We are left to our own devices after lunch and a group of us immerse ourselves into the frenetic activity in the bazaar. Rugs are pulled out, put back, new ones pulled out and old ones returned to. The shop keepers energy is unfailing though they begin to show the small cracks of wanting to close the deal. The shoppers meanwhile are happy to discuss, admire the purchases of others, pull out more rugs to look at and inevitably chose the ones they had originally been drawn to. I sit and watch and occasionally get covered in a slumped pile of unwanted rugs as the process continues. There is much to and fro-ing over the price and while the customers haggle the shopkeepers act out the drama by the wearing pained expressions as if they are being robbed. In the end a price is agreed and everyone feels the theatre of the sale has been rewarded. But the shop keepers are experts and are well versed in giving the customer the sense of satisfaction at no loss to themselves. It’s a performance well worth being in the audience for.

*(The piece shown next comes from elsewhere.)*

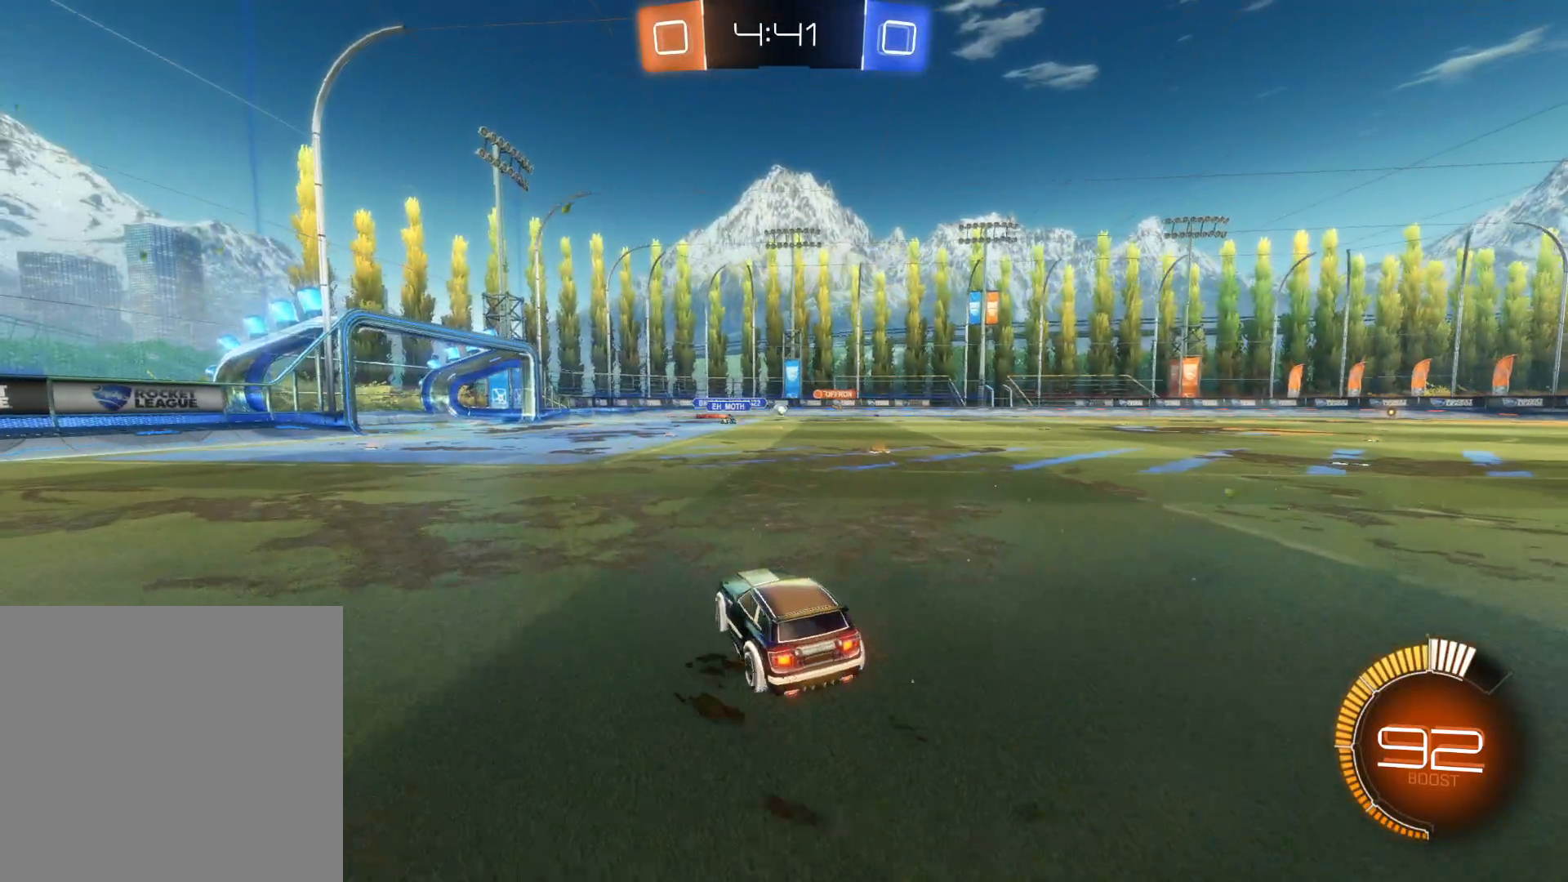
{"dt_ms": 500, "buttons": ["R2"], "left_stick": "center", "right_stick": "center", "events": [[233, "left_stick", "center"]]}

I meet one of the group a little later to capture the evening light in the main squarethrough my lens. I admit that my companion makes more of an effort than I do – borrowing a plastic stool from a shop in the bazaar, he heads to the centre of the square and stands on it in order to get an elevated view much to the bewilderment of the locals. I remain content to use the height afforded to me by my own legs and happily catch the evening light as it hits the dome of the mosque. When he later mounts the metal frame of a dustbin I relent and pass him up my camera and gladly reap the benefit of his shot without the need to cause ripples of laughter from the onlookers.
As the sun sets, we find a tea house, order the local delicacy and sit in a small, dimly lit courtyard awaiting our beverage. It arrives. Now, I’m not an habitual drinker of tea but the contents of my cup look anything but like a cup of tea and resemble a spring meadow with what looked like a cherry tomato bobbing in the centre. A sugar stick is provided but even after dunking it I can safely say it tasted like chomping on flowers rather than tea leaves. Maybe I should stick to coffee…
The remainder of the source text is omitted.